Kavashe is currently leading efforts by local vehicle assemblers and manufacturers to convince the Government to procure the buses locally.
If the Government mobilises funding in the current financial year and kicks off the project, the Isuzu CEO will have a busy 2019 that could bring billions of shillings in revenue for Kenya’s industry.
Wandia Gichuru, Lion’s Den
Wandia Gichuru was crowned the top female CEO in November in a ceremony that capped a busy 2018 for the co-founder of retail clothing brand Vivo Activewear.
Ms Gichuru co-founded Vivo Activewear as a single store in 2011 before it became one of Kenya’s biggest locally owned fashion brands, raising her profile as one of the leading female entrepreneurs. For two years, she has been one of the judges in the KCB Lions Den show where she listened to pitches from dozens of prospective business owners and decided whether they would receive financing.
Earlier this year, Gichuru announced she would be leaving the show to the dismay of many followers of the investment programme, citing the demanding schedule of running her business and attending to the show.
“I completely love Lions’ Den,” she said in an interview with the Standard’s Hustle magazine. “I think it’s much bigger than just a show. Apart from offering entertainment, it’s an opportunity for people to learn.”
“The challenge for me was the time needed, and my own business is still in the growth phase,” she explained. “I recognised that having done it for two years, it was time consuming – not just the filming part, but following up on entrepreneurs’ deals and conversations.”
Auditor General Edward Ouko
Auditor General Edward Ouko in 2017 survived a petition in Parliament to remove him from office as well as attacks by Uhuru after he raised a storm tracking down the proceeds of Kenya’s first Sh200 billion Eurobond.

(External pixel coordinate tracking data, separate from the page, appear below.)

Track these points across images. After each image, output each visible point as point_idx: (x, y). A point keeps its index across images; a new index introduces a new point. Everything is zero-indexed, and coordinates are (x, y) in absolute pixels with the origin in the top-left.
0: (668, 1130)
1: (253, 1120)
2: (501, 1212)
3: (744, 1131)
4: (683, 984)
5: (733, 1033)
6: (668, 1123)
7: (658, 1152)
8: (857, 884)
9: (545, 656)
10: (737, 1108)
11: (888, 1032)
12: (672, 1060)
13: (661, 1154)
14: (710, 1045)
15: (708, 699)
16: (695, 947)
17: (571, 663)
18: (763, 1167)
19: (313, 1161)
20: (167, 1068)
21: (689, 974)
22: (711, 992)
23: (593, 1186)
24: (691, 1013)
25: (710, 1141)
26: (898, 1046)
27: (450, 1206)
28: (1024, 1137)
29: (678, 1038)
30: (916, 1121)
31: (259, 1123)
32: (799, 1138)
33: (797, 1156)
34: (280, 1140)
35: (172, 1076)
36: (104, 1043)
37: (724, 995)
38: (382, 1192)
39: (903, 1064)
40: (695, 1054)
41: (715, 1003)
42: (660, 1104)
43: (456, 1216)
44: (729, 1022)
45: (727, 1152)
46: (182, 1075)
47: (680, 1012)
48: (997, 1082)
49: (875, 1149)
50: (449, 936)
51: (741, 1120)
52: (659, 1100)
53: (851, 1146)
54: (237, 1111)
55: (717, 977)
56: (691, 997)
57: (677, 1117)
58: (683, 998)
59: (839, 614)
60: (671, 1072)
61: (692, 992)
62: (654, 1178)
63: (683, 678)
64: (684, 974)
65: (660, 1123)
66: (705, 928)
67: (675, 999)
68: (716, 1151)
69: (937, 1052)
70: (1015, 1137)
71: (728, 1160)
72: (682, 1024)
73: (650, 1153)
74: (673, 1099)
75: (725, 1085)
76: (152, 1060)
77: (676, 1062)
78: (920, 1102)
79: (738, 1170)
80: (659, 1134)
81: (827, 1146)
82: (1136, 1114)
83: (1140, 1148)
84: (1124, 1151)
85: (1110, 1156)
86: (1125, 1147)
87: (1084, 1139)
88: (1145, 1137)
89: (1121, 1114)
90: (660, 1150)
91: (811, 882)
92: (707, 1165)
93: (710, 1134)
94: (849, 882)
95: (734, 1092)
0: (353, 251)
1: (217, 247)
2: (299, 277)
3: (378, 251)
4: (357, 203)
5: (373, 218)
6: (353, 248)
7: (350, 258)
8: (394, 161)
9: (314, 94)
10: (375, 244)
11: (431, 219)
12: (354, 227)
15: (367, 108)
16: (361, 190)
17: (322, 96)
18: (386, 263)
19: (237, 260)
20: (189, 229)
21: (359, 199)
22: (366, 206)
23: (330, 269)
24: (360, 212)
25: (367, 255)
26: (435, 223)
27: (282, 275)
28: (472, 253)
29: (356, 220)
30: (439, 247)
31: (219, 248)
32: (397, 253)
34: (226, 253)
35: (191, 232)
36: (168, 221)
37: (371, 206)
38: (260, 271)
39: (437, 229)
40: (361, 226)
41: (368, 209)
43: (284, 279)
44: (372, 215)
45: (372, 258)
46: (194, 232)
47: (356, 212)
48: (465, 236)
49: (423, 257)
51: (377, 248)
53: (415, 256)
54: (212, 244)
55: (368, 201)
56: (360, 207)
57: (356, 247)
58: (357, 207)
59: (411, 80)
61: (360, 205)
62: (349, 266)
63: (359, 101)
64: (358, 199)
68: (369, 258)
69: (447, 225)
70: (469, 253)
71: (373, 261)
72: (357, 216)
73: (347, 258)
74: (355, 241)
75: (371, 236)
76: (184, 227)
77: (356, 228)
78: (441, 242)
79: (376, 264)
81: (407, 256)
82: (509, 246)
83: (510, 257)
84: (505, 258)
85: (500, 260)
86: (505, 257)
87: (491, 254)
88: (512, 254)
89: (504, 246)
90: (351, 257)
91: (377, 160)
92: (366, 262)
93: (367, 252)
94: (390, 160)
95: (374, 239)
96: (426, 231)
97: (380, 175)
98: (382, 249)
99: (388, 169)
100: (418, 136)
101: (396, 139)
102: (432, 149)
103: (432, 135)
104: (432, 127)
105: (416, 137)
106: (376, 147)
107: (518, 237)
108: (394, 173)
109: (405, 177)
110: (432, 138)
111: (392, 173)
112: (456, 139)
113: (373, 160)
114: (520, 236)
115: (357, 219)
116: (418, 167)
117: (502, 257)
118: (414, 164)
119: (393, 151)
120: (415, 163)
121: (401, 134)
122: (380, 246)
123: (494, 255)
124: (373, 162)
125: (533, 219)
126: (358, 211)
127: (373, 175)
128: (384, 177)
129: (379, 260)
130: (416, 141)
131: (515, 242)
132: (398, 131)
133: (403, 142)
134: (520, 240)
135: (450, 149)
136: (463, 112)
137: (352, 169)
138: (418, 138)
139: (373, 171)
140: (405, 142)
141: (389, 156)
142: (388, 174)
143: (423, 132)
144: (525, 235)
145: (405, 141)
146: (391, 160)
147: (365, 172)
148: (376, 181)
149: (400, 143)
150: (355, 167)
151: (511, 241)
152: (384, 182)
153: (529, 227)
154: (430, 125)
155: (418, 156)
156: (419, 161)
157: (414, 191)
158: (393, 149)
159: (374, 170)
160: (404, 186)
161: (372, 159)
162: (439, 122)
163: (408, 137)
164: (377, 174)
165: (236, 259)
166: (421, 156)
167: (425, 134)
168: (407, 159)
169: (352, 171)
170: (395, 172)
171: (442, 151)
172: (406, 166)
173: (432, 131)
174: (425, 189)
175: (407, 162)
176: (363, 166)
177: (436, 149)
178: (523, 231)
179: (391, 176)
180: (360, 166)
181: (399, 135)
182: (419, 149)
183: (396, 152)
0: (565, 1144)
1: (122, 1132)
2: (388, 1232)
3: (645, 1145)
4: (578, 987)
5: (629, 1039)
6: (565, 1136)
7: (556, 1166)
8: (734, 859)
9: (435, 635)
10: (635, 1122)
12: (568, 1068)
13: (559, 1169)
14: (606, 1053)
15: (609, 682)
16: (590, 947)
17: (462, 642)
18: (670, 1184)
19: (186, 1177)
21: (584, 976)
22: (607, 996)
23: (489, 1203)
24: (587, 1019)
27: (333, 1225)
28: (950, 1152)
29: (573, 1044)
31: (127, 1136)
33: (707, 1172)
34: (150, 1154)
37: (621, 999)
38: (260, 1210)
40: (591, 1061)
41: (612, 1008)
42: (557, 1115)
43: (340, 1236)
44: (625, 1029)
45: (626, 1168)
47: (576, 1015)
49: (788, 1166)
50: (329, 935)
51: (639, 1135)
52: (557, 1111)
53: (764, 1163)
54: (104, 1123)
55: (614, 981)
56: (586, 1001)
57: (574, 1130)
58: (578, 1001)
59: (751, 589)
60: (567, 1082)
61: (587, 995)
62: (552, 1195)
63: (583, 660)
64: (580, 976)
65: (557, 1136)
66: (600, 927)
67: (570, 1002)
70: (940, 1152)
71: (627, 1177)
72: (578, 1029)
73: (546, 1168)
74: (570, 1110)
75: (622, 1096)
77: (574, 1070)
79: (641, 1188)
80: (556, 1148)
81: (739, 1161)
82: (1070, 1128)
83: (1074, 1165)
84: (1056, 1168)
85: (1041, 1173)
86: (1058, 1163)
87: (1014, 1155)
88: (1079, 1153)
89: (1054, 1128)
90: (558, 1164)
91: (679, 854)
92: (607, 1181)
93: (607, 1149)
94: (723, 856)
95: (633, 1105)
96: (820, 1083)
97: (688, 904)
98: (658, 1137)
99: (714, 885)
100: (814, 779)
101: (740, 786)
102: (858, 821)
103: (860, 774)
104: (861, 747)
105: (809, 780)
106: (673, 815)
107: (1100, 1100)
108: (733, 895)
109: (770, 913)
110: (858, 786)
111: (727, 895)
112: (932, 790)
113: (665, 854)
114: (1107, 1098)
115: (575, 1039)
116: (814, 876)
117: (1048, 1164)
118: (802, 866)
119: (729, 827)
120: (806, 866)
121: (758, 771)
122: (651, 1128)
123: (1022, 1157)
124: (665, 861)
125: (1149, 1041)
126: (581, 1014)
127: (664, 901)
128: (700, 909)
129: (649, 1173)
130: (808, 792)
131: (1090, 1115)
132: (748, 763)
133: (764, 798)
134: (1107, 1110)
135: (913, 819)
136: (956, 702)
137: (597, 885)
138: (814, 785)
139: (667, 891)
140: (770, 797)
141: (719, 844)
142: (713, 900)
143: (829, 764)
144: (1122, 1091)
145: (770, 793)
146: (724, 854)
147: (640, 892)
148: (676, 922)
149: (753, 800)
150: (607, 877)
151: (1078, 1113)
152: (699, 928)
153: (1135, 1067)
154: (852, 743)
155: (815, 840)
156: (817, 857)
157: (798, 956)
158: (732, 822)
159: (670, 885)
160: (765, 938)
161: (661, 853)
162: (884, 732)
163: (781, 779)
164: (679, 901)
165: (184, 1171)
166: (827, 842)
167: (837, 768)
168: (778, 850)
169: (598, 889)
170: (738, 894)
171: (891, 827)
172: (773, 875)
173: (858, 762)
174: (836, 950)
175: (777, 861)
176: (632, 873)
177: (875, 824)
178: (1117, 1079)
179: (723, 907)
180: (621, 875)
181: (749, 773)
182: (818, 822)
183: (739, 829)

This year, the career accountant once again went on the warpath revealing rampant corruption at several State corporations and county offices.
Mr Ouko, who is a Fellow of the Institute of Chartered Accountants of England and Wales (FCA) and is a co-opted council member representing Africa, is much-revered in public finance.
Before his appointment to the post in 2011, he served as the Auditor General at the African Development Bank where he directed the audit function and was also in charge of the anti-corruption and fraud function for several years.
Just this month, Ouko made headlines when an alleged leaked memo from his office revealed that the Kenya Ports Authority may lose ownership of the Port of Mombasa after it was used as collateral for the loan to construct the Standard Gauge Railway.
The Auditor General, who has since disowned the memo, will be hard pressed to clarify and make public the terms of the loans Kenya owes to China amid growing concerns of the country falling into a debt trap.
Sylvia Mulinge, Safaricom and Vodacom
Relations between Kenya and Tanzania have been dogged by mistrust in the past and 2018 was not different.
A trade war that had been simmering between the two East African Community neighbours since 2016 boiled over last year as revenue authorities in respective countries introduced a series of tariffs against each other. The tariffs hit manufacturers and exporters in both countries with exports to Tanzania recording a significant 37 per cent decline from Sh34 billion recorded in 2016 to Sh22 billion recorded in 2017.
However, it was Tanzania’s refusal to give Safaricom executive Sylivia Mulinge a work permit that underlined the frosty relations between the two countries.
In June this year, Vodacom Tanzania appointed Sylvia Mulinge as CEO but after three months of deliberations Tanzania’s Labour Commissioner denied to issue her with a work permit, forcing the company to select another candidate.
“Vodacom Tanzania remains fully committed to identifying a candidate that will not only inspire confidence in investors but also have the requisite governance capability as CEO of a listed company,” said the company in a statement.Mulinge returned to Safaricom where she is now the Chief Customer Officer.